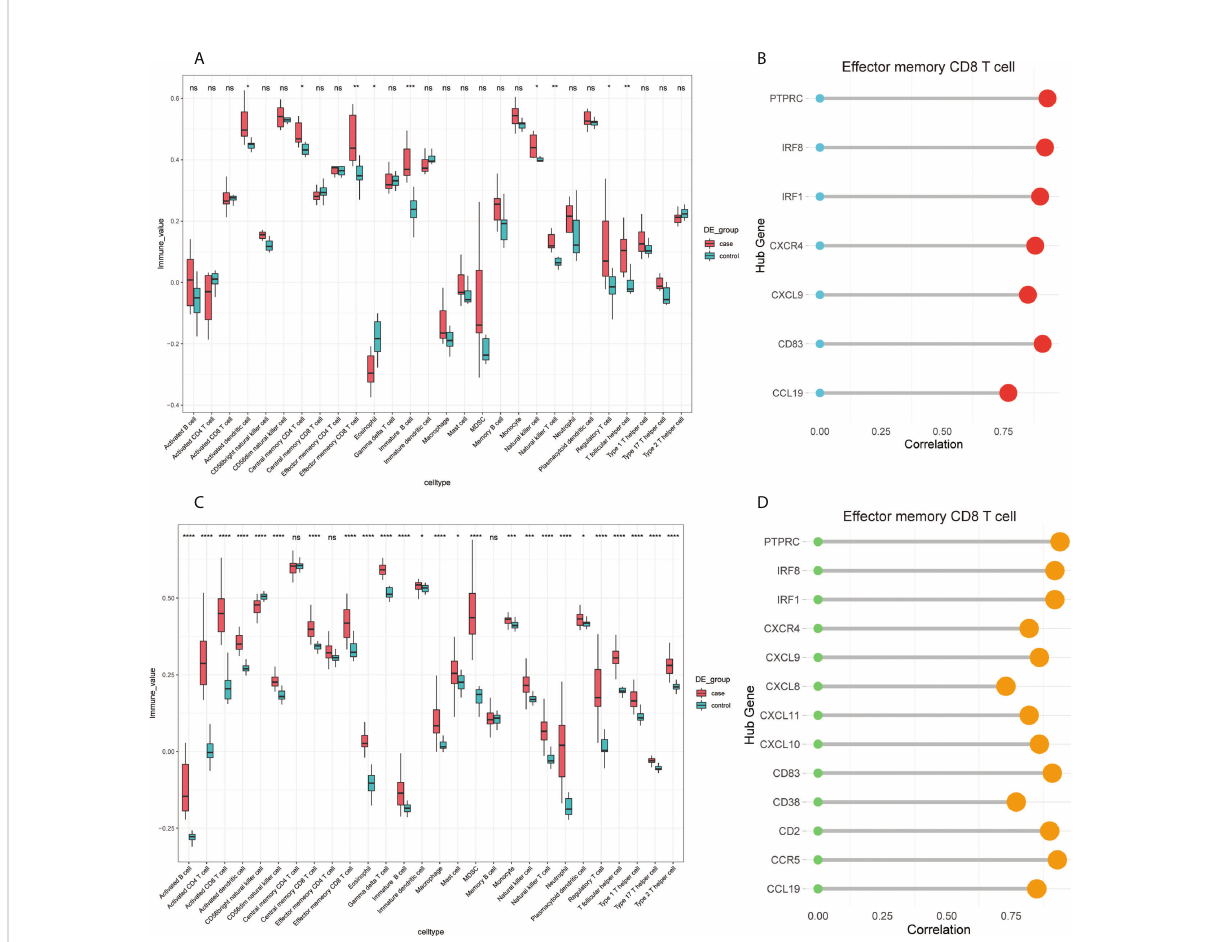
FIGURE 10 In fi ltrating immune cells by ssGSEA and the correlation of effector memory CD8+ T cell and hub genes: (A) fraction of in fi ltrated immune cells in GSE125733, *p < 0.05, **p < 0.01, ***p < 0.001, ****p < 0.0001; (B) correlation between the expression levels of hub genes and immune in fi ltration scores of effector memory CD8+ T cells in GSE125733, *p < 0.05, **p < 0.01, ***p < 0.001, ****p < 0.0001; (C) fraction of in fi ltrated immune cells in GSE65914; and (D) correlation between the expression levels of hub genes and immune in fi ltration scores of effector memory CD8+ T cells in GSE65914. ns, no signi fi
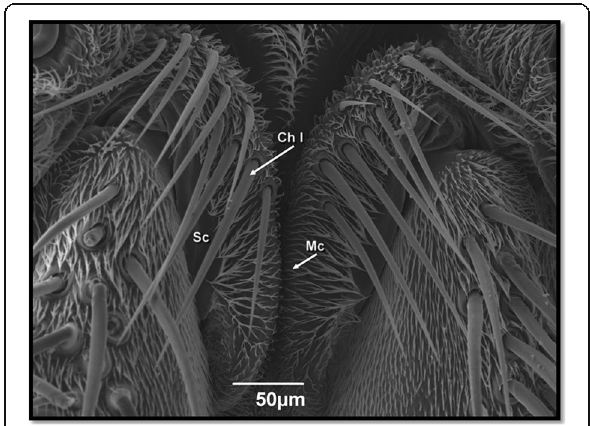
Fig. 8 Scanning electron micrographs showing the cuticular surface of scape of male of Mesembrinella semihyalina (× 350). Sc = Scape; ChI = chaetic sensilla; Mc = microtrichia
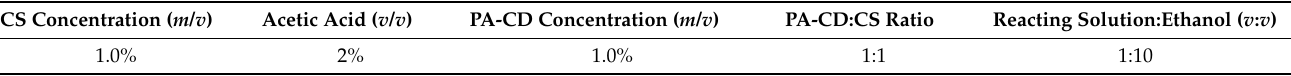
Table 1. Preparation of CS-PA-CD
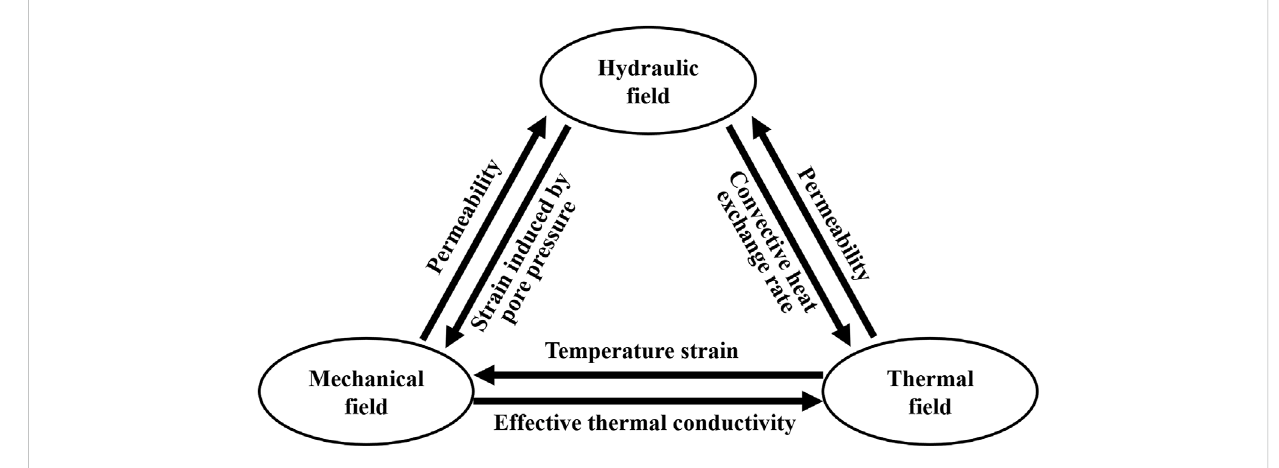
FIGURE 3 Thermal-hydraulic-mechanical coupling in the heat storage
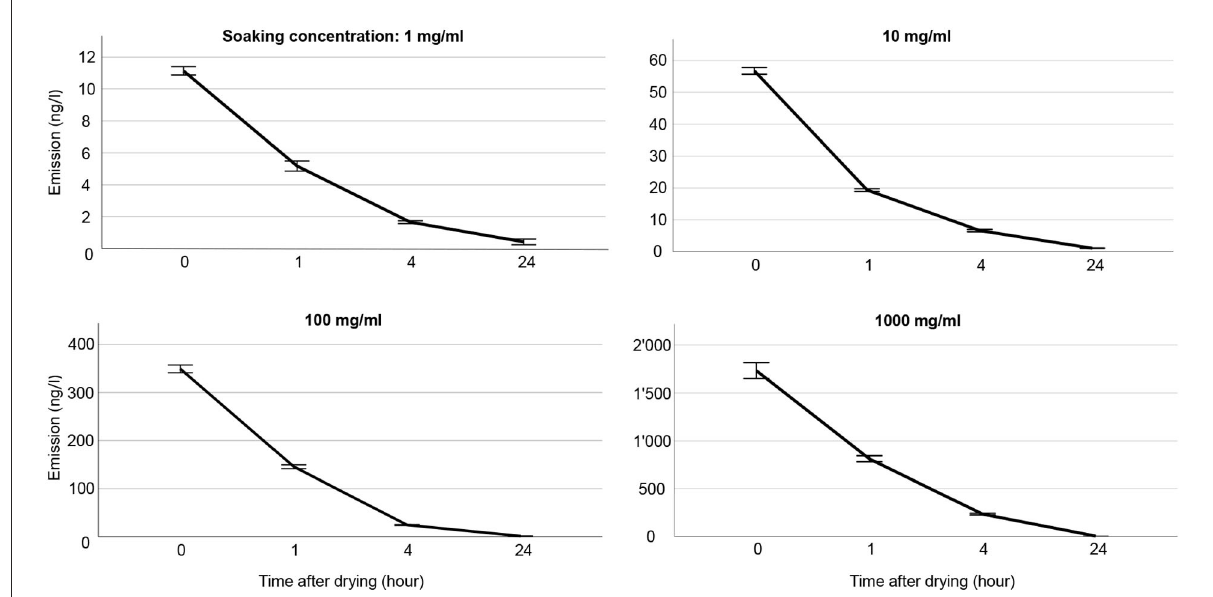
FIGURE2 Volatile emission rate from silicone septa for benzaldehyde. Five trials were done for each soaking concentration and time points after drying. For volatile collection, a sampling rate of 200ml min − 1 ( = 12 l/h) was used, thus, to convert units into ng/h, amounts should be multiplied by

* [Exercise objective]: Pictures do not belong in the copy. Repeat exactly each line from the one with "FIGURE 3 Thermal-hydraulic-mechanical" through the end of the listing.

* [Exercise response]:
FIGURE 3 Thermal-hydraulic-mechanical coupling in the heat storage
FIGURE2 Volatile emission rate from silicone septa for benzaldehyde. Five trials were done for each soaking concentration and time points after drying. For volatile collection, a sampling rate of 200ml min − 1 ( = 12 l/h) was used, thus, to convert units into ng/h, amounts should be multiplied by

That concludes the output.